She continued, “When I was sentenced to the human world, I rebelled against it. But living as your wife, I realized the life of human beings is beautiful, filled with a variety of emotions that drive, motivate, and spread happiness and joy, and yes sometimes, sadness too. I am so much in love with you and your kingdom now that I don’t want to go back to my heavenly abode. But I have no choice. My curse is broken and I have to return.”

“I’m taking our son back to the heavens where he will get all the training and education needed for him to fulfil his destiny of an illustrious warrior on earth. I shall return him to you when he is ready.”

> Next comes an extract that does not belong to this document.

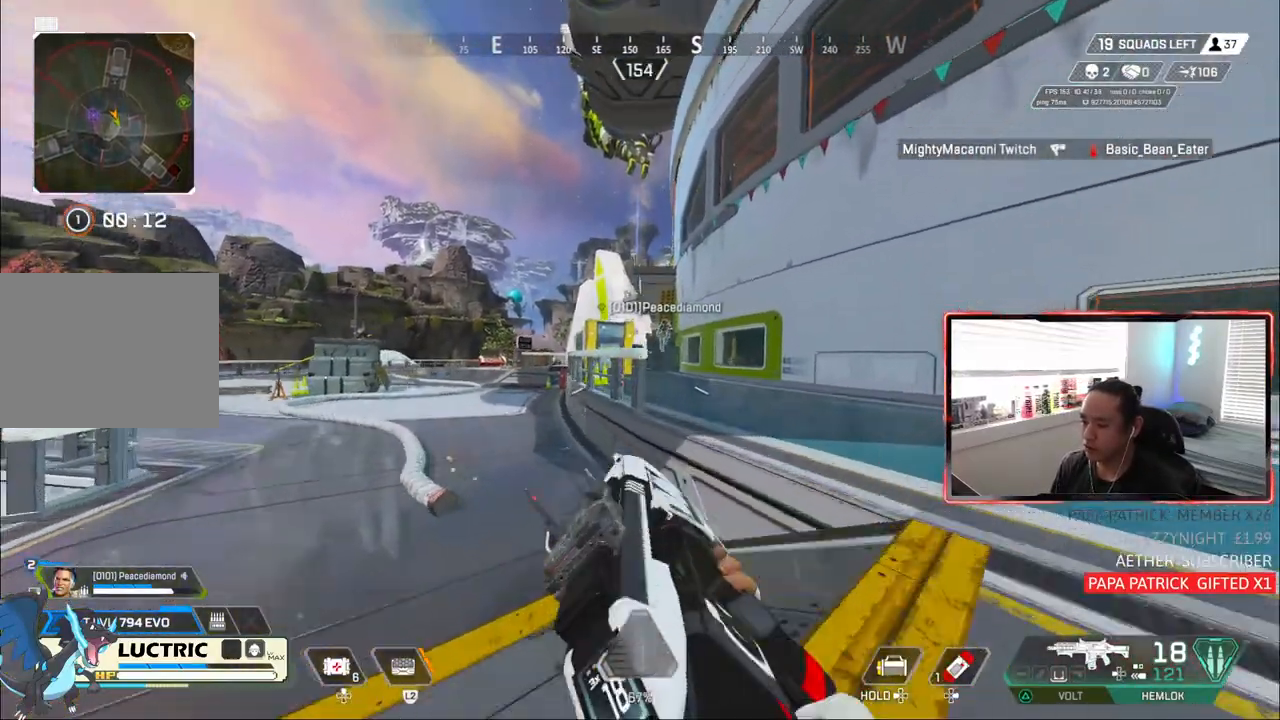
{"dt_ms": 500, "buttons": [], "left_stick": "up", "right_stick": "center", "events": [[100, "CROSS", "up"], [383, "TRIANGLE", "up"], [417, "left_stick", "up"], [433, "CIRCLE", "up"]]}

The royal couple bid a tearful farewell to each other and Ganga returned to her home in the heavens with Devavrat, their eighth son. As she looked with love at her baby, Ganga recalled the remorse-filled face of Prabhasa. He had unhesitatingly sacrificed himself for the sake of his beloved brothers. Prabhasa had pleaded with Sage Vasistha to spare them and transfer the burden of their collective mistake to him alone.

The holy seer had agreed and allowed all seven of them to return home as soon as they took human form. The wise sage had said to Prabhasa, “In return for your sacrifice for your siblings, your life on earth would be long and illustrious. Your work will be remembered for aeons after your time.”

Ganga noticed he hadn’t said anything about happiness, love, joy, and companionship; the most beautiful elements of human life. She had no doubt that the holy seer’s words would not be in vain. Devavrat would be the backbone of the Kuru clan and would hold it together for three generations before he would be freed to return home.

But as a mother, Ganga wanted the joy and happiness she experienced on earth for her son too. But her heart told her, as she gazed into his smiling face, that happiness was the one thing that would elude her child.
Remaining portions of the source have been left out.